> **ACTIVITY**
Find every line in the material below with the string "activo" and state how many there are, with no other text.
#### SOURCE INFORMATION ####
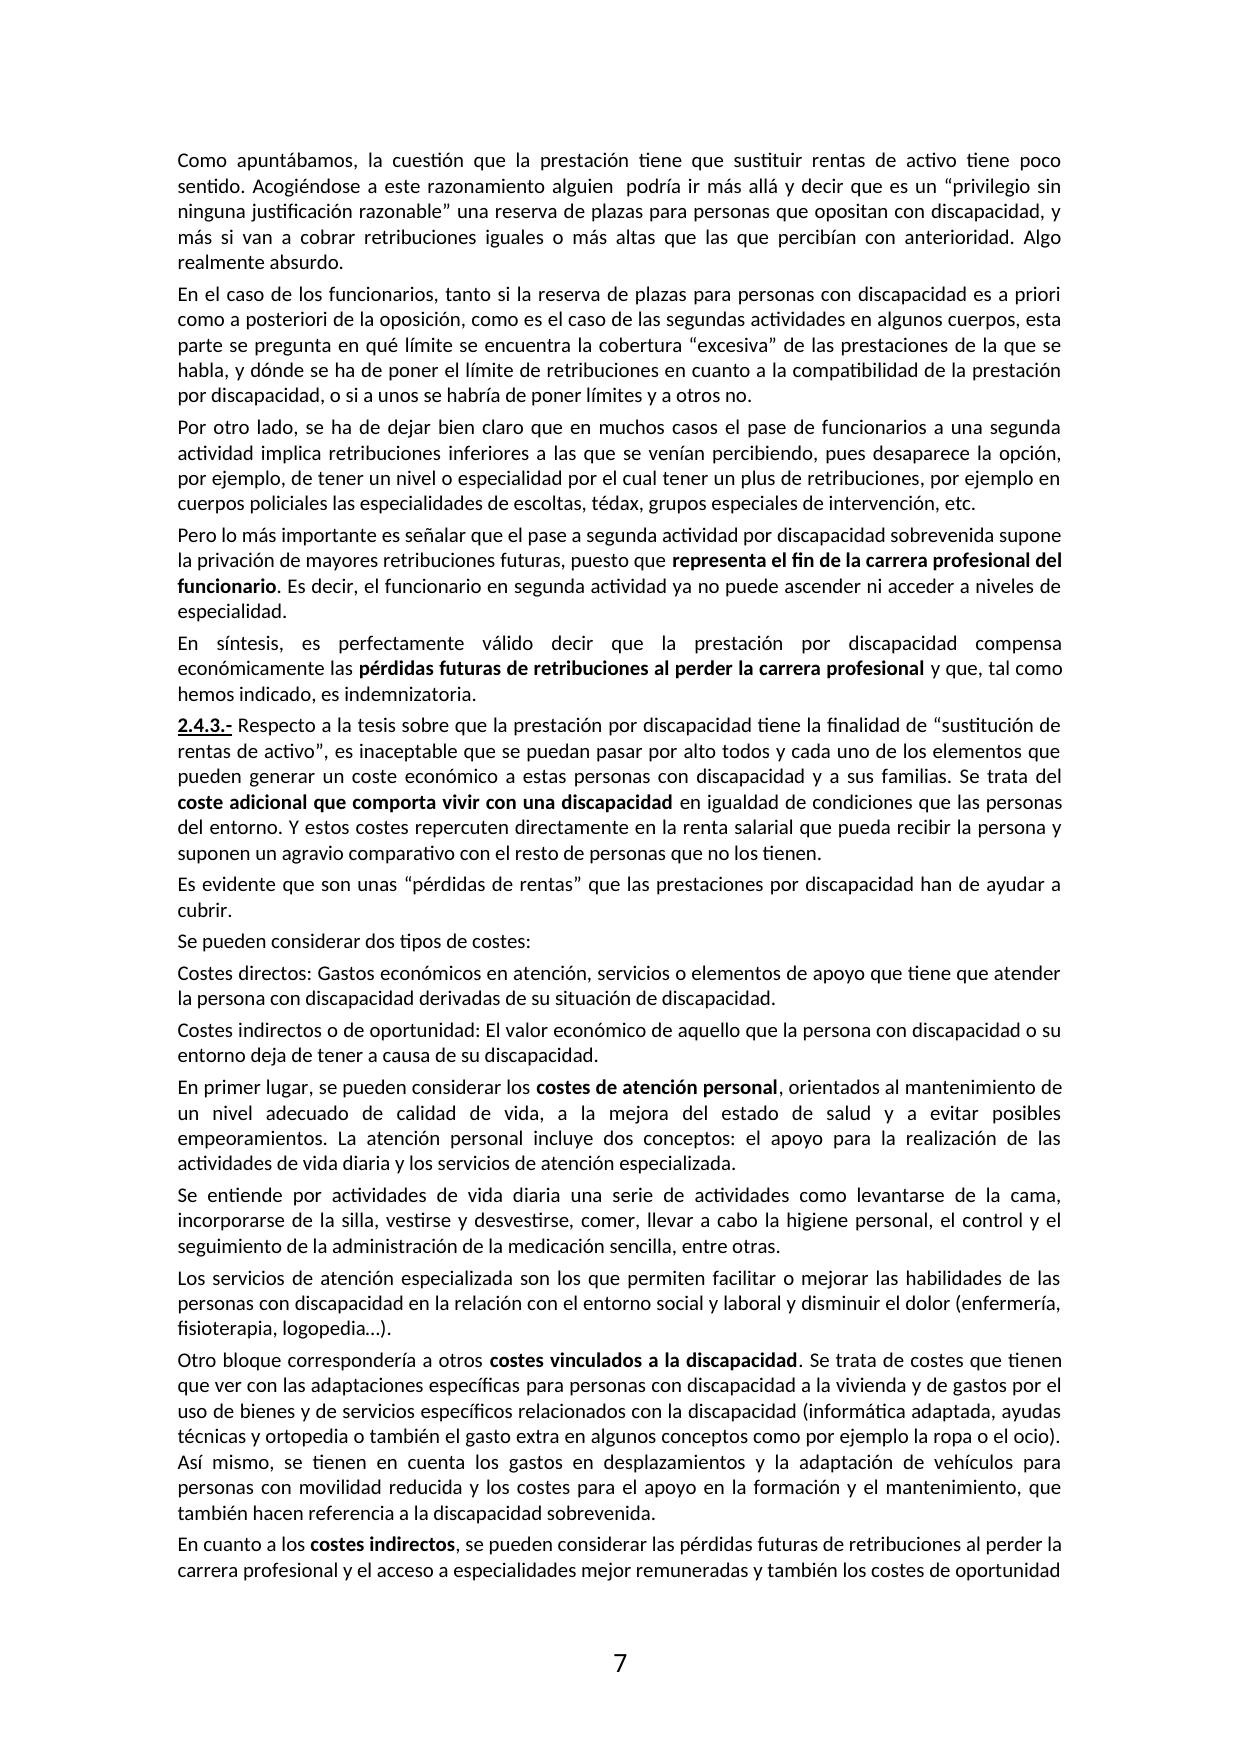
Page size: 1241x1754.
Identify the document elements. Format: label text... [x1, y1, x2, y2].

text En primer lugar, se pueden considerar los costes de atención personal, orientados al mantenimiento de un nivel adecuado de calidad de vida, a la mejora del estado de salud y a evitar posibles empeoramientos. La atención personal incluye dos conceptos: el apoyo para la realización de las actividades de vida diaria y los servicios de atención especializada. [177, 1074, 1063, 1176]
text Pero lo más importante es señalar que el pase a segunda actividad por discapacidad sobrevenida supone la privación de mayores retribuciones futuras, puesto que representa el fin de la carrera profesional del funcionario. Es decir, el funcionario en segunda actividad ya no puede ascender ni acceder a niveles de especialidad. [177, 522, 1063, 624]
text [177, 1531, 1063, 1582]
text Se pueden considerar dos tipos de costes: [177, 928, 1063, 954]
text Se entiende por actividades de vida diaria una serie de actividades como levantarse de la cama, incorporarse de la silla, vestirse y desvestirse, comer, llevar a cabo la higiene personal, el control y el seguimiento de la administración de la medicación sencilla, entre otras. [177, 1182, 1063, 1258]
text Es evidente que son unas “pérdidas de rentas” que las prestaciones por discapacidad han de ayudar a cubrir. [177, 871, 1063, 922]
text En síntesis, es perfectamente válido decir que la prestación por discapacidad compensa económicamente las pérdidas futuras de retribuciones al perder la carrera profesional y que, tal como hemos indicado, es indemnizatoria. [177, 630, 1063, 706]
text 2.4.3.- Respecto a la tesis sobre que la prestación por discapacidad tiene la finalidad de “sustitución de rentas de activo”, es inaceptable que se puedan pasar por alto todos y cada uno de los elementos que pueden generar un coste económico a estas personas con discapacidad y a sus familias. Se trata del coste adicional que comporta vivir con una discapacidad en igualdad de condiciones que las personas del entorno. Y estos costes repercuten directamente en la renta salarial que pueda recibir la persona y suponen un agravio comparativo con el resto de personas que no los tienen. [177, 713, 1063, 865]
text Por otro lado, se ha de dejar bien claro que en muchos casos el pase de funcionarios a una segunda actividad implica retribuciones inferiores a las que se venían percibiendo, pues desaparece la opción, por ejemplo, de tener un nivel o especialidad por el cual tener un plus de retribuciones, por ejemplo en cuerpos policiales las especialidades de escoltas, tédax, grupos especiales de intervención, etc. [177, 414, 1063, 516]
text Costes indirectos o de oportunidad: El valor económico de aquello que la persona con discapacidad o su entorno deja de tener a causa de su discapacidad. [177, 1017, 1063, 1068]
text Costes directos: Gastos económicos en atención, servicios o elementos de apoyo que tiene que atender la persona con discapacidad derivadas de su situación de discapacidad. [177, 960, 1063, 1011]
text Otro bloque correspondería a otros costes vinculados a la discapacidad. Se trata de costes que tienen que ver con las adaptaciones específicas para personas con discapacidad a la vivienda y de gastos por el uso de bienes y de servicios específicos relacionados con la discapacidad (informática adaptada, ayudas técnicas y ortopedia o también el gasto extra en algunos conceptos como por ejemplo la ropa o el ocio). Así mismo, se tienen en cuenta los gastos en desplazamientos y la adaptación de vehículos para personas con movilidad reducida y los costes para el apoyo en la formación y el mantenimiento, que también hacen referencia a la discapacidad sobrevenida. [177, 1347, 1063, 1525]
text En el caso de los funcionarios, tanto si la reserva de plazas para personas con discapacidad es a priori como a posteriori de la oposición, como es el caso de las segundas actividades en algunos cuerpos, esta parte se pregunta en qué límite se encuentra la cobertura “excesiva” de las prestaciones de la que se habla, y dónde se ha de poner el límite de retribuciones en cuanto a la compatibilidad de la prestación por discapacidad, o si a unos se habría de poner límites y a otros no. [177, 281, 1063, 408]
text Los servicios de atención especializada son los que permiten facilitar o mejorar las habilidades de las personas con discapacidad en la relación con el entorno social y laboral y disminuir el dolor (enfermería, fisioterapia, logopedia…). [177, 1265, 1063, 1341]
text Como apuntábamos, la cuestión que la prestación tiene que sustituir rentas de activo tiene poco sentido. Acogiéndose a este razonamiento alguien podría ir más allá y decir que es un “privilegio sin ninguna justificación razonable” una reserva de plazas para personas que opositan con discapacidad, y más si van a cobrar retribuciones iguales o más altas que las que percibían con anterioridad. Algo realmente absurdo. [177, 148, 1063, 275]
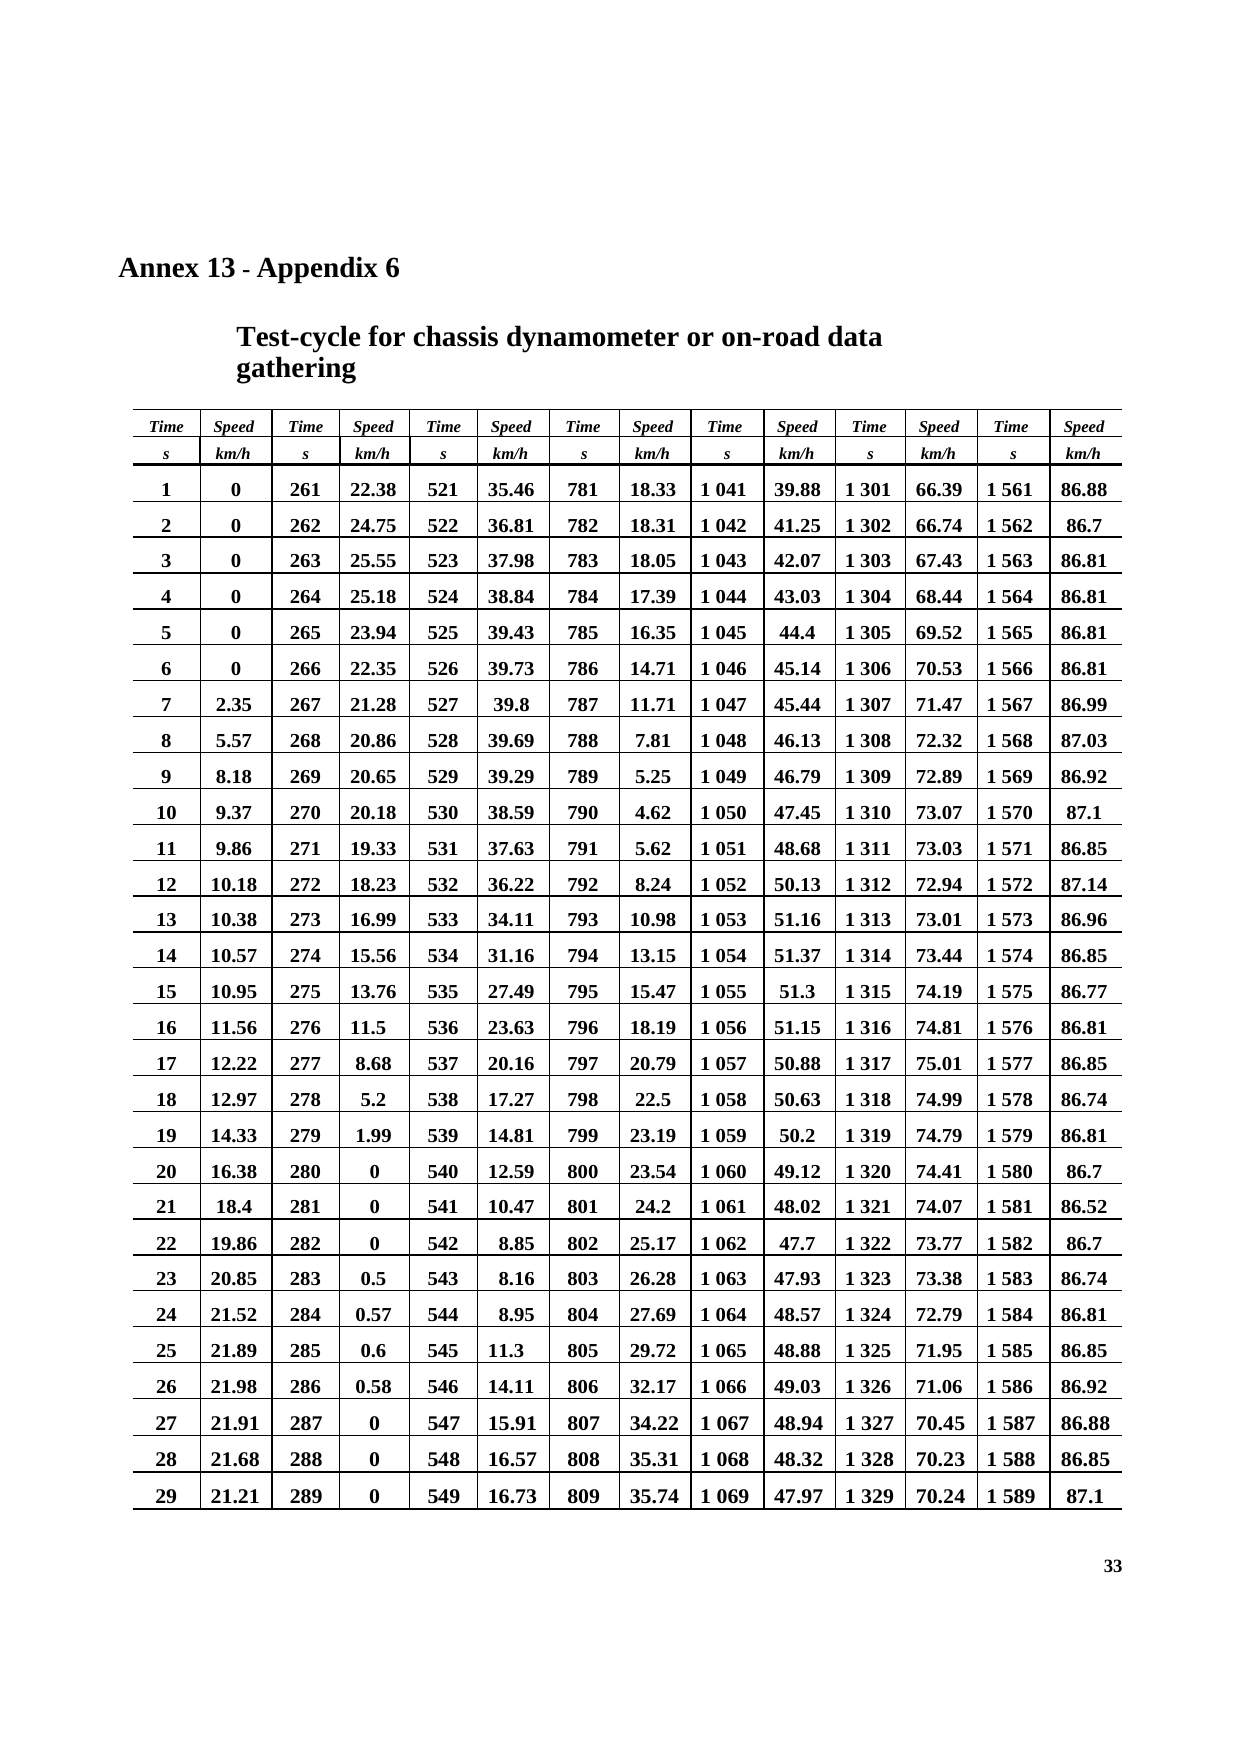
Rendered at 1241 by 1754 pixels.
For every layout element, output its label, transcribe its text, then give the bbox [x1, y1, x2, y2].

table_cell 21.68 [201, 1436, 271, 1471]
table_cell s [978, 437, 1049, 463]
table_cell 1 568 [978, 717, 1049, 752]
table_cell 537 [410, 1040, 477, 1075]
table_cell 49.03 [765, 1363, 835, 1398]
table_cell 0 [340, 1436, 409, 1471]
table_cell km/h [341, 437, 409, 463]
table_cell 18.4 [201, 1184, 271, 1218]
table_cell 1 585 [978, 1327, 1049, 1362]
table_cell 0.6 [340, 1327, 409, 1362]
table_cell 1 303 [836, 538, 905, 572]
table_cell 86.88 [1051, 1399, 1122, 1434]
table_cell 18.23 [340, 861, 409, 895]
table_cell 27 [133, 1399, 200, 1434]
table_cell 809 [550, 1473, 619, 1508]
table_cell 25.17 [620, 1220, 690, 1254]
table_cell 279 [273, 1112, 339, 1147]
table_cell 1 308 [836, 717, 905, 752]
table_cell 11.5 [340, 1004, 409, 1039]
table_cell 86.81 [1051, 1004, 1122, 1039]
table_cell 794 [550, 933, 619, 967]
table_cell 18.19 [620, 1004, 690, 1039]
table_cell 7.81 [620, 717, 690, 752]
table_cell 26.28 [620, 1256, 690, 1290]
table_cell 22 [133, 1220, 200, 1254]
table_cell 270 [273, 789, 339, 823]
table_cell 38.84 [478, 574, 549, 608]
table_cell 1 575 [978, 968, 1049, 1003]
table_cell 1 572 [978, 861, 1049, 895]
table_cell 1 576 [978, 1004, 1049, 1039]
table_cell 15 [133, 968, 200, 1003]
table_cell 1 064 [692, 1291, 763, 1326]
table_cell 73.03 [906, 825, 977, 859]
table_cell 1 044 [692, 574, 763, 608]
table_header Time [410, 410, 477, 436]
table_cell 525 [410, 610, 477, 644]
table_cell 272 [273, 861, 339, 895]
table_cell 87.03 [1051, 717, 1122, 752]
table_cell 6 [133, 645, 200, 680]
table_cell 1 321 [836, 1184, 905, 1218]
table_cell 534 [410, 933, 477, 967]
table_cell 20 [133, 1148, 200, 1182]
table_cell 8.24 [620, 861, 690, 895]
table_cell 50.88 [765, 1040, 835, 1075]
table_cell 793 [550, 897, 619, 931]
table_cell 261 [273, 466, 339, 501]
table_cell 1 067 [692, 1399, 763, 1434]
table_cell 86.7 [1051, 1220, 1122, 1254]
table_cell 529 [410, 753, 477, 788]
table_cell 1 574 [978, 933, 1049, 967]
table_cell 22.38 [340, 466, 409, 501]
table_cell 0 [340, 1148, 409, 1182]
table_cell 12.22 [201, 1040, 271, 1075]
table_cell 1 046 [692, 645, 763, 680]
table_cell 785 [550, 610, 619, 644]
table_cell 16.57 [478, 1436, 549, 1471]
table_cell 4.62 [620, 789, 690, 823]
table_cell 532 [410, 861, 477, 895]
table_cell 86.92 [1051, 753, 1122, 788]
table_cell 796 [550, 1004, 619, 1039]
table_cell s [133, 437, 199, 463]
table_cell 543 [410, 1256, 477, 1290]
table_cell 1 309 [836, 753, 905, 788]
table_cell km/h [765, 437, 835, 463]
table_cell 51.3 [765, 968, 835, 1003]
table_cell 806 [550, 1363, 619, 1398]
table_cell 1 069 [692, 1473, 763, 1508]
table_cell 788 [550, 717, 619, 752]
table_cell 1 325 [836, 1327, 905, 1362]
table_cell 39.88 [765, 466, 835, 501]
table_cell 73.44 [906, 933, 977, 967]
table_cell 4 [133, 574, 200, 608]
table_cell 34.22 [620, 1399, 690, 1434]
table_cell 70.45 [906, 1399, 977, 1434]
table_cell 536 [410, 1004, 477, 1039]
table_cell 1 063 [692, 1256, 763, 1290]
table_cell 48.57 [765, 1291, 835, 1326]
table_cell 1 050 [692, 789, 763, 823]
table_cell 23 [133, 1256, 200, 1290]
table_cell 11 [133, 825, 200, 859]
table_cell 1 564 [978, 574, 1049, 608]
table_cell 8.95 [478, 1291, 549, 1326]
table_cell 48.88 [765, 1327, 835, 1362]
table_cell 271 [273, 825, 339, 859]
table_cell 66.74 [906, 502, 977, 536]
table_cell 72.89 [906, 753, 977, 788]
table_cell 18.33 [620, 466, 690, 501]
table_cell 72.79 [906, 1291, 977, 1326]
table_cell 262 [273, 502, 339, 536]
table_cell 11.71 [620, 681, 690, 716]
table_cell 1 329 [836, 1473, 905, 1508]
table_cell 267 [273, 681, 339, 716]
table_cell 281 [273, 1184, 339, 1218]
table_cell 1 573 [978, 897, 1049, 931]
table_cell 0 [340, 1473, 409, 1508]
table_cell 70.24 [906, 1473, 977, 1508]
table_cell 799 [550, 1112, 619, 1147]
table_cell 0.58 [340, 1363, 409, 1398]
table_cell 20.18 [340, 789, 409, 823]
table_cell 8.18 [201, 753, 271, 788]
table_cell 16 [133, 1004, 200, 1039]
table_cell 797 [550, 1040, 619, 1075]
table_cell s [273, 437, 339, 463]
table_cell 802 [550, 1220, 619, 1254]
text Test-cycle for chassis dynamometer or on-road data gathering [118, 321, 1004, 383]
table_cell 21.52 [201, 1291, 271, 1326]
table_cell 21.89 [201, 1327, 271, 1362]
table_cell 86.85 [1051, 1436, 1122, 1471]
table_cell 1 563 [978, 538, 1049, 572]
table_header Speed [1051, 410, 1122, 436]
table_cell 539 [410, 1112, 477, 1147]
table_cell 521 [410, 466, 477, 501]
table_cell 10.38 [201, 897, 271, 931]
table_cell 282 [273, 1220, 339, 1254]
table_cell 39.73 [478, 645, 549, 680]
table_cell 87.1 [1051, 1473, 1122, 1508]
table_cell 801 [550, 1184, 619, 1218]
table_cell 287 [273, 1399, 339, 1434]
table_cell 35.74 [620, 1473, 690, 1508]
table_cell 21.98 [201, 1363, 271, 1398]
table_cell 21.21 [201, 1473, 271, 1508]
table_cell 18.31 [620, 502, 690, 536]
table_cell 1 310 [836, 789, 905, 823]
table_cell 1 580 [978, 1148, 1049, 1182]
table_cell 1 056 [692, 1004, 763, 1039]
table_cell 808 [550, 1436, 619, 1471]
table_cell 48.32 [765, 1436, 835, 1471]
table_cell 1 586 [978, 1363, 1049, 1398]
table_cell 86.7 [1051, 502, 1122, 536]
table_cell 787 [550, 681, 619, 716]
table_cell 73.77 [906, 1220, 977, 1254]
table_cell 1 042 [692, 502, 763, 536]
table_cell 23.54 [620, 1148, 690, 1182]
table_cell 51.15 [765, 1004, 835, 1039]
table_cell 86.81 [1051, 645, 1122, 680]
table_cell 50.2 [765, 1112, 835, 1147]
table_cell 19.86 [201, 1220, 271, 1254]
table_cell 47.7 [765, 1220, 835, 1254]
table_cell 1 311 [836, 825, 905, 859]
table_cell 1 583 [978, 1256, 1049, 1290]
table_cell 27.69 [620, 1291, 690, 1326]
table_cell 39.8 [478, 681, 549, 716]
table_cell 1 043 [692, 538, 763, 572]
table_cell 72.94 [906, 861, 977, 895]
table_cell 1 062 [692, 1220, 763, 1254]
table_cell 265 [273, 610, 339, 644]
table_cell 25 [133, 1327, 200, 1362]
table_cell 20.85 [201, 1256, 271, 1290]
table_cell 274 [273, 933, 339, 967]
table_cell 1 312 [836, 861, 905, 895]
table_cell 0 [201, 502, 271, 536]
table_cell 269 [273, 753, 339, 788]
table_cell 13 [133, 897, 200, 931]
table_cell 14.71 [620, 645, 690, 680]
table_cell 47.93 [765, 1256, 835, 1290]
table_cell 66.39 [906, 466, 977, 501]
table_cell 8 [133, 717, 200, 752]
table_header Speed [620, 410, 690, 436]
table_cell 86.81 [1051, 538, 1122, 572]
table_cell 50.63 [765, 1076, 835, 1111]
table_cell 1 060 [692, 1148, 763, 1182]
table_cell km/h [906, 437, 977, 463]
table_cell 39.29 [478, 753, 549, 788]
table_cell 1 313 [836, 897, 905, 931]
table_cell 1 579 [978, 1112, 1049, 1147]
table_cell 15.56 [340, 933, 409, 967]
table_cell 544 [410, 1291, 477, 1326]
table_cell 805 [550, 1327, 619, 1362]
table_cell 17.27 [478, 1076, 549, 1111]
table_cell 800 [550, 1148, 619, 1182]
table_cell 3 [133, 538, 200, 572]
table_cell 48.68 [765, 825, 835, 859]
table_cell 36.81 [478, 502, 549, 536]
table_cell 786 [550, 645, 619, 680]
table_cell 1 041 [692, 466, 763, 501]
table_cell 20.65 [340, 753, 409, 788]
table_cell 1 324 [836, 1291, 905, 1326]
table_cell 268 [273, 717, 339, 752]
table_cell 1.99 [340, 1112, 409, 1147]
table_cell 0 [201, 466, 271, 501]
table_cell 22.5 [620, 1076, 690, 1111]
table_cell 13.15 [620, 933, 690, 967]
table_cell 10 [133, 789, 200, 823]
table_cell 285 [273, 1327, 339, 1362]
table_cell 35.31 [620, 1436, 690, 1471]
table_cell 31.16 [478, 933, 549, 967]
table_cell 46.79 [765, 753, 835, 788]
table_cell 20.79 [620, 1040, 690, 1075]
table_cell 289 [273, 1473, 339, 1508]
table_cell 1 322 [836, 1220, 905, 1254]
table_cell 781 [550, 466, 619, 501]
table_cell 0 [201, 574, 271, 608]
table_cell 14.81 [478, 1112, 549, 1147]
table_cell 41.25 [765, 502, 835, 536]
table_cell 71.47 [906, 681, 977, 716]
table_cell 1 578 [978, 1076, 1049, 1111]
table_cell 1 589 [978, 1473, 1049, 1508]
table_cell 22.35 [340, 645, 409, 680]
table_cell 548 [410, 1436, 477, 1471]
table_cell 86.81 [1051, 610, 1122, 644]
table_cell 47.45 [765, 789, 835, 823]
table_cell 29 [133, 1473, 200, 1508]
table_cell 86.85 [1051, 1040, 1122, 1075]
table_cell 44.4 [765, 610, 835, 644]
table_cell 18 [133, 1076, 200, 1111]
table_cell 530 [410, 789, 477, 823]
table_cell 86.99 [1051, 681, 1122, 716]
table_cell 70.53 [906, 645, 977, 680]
####
> **TASK OUTPUT**
2